─── Page text

JuliaData / DataFrames.jl

In-memory tabular data in Julia
https://dataframes.juliadata.org/stable/
Other
1.71k stars 360 forks source link

Append column of all one value without knowing length #1339

Closed aterenin closed 5 years ago

aterenin commented 6 years ago

The following code should work rather than throwing an exception.

df = DataFrame(A = 1:10, B = 11:20, C = rand(10))
df2 = DataFrame(df, D = 1)

The use case for this syntax can be seen from following typical piece of R code.

d.p2 = rbind(
  data.frame(read.csv("~/Git/Polya-Urn-LDA/experiments/logmargpost-enron-100.csv"), dataset="Enron\nK=100"),
  data.frame(read.csv("~/Git/Polya-Urn-LDA/experiments/logmargpost-enron-1000.csv"), dataset="Enron\nK=1000"),
  data.frame(read.csv("~/Git/Polya-Urn-LDA/experiments/logmargpost-nyt-100.csv"), dataset="NYT\nK=100"),
  data.frame(read.csv("~/Git/Polya-Urn-LDA/experiments/logmargpost-nyt-1000.csv"), dataset="NYT\nK=1000"),
  data.frame(read.csv("~/Git/Polya-Urn-LDA/experiments/logmargpost-pubmed-100.csv"), dataset="PubMed\nK=100"),
  data.frame(read.csv("~/Git/Polya-Urn-LDA/experiments/logmargpost-pubmed-1000.csv"), dataset="PubMed\nK=1000")
)

This reads multiple CSVs into one data frame, with the id of each file appended as an extra variable. The only way I know to do this in one line, as is needed to avoid code becoming big and ugly with many temporary variables polluting the namespace, and without explicitly knowing the DataFrame's length, is by writing the following.

df = DataFrame(A = 1:10, B = 11:20, C = rand(10))
df2 = df |> x -> begin x[:D] = 1; x end

This is arguably rather ugly. DataFrame(df, D = 1) is much better.

──────

Tasks to carry out>
1) Quote the passage of the GitHub issue between "Closed aterenin closed" and "df2 = DataFrame(df, D = 1)", inclusive.
2) From the records below, print the lines between the one holding "Rendered at 1654 by 1241 pixels." and the one holding "text_box Core 2 [1359, 644, 1471, 744]", inclusive.

─── Provided records

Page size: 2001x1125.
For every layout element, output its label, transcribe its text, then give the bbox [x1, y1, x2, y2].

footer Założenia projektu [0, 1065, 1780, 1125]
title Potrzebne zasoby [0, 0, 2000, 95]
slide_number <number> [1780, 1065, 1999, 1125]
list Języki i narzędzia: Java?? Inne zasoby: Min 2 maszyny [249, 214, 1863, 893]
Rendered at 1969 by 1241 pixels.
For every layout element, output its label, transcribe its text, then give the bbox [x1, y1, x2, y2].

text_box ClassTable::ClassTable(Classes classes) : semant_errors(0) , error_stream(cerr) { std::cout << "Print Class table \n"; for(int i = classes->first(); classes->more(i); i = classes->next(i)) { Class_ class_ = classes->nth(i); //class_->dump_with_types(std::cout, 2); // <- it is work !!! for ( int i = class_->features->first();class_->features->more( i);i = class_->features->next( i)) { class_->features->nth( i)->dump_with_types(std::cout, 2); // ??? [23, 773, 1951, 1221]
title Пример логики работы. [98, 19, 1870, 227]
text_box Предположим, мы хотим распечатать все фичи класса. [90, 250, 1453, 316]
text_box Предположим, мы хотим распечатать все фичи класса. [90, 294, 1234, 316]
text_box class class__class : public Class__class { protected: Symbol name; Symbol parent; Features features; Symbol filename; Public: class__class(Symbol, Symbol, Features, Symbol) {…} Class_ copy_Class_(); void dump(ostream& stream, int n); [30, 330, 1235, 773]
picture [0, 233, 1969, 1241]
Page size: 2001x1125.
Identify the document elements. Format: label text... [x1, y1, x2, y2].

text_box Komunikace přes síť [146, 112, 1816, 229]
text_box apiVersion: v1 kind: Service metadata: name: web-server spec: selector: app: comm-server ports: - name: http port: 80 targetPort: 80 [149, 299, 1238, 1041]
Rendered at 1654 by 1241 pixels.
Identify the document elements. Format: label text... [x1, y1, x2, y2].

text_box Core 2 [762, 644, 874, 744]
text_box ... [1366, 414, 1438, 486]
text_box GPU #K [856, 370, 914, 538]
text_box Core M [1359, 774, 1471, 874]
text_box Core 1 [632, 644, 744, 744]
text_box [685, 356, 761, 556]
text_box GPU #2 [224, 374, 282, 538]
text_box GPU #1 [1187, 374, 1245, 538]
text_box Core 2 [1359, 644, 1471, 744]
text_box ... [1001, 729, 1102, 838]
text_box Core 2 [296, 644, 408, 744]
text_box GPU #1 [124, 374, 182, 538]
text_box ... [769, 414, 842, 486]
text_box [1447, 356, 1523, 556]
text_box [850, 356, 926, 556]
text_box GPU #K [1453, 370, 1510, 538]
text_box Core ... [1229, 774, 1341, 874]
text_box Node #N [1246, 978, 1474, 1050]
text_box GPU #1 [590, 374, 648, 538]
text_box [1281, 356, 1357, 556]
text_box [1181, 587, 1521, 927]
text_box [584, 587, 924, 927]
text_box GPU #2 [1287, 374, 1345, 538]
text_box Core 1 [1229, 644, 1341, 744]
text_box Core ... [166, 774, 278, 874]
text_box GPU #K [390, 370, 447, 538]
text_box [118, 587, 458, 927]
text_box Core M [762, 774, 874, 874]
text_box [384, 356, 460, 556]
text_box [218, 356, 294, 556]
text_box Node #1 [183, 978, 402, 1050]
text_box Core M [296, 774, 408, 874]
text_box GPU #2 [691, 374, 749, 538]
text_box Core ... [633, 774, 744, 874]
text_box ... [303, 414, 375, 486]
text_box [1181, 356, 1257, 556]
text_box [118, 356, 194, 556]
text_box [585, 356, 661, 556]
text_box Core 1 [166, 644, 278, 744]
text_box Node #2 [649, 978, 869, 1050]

──────

List of solutions>
1)
Closed aterenin closed 5 years ago

aterenin commented 6 years ago

The following code should work rather than throwing an exception.

df = DataFrame(A = 1:10, B = 11:20, C = rand(10))
df2 = DataFrame(df, D = 1)

2)
Rendered at 1654 by 1241 pixels.
Identify the document elements. Format: label text... [x1, y1, x2, y2].

text_box Core 2 [762, 644, 874, 744]
text_box ... [1366, 414, 1438, 486]
text_box GPU #K [856, 370, 914, 538]
text_box Core M [1359, 774, 1471, 874]
text_box Core 1 [632, 644, 744, 744]
text_box [685, 356, 761, 556]
text_box GPU #2 [224, 374, 282, 538]
text_box GPU #1 [1187, 374, 1245, 538]
text_box Core 2 [1359, 644, 1471, 744]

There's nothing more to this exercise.